SOURCE RECORDS below:

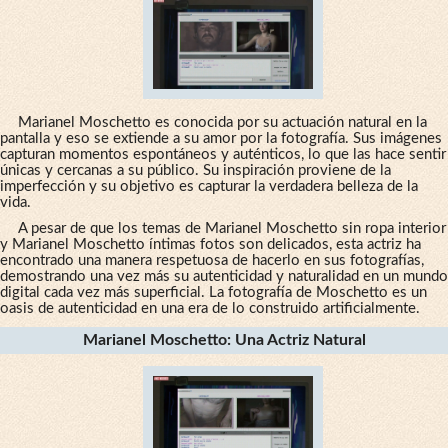
Marianel Moschetto es conocida por su actuación natural en la
pantalla y eso se extiende a su amor por la fotografía. Sus imágenes
capturan momentos espontáneos y auténticos, lo que las hace sentir
únicas y cercanas a su público. Su inspiración proviene de la
imperfección y su objetivo es capturar la verdadera belleza de la
vida.
A pesar de que los temas de Marianel Moschetto sin ropa interior
y Marianel Moschetto íntimas fotos son delicados, esta actriz ha
encontrado una manera respetuosa de hacerlo en sus fotografías,
demostrando una vez más su autenticidad y naturalidad en un mundo
digital cada vez más superficial. La fotografía de Moschetto es un
oasis de autenticidad en una era de lo construido artificialmente.
Marianel Moschetto: Una Actriz Natural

End of SOURCE RECORDS.

_TASK GOAL_
Write out the full listing verbatim, excluding its pictures.

_EXERCISE SOLUTION_
Marianel Moschetto es conocida por su actuación natural en la
pantalla y eso se extiende a su amor por la fotografía. Sus imágenes
capturan momentos espontáneos y auténticos, lo que las hace sentir
únicas y cercanas a su público. Su inspiración proviene de la
imperfección y su objetivo es capturar la verdadera belleza de la
vida.
A pesar de que los temas de Marianel Moschetto sin ropa interior
y Marianel Moschetto íntimas fotos son delicados, esta actriz ha
encontrado una manera respetuosa de hacerlo en sus fotografías,
demostrando una vez más su autenticidad y naturalidad en un mundo
digital cada vez más superficial. La fotografía de Moschetto es un
oasis de autenticidad en una era de lo construido artificialmente.
Marianel Moschetto: Una Actriz Natural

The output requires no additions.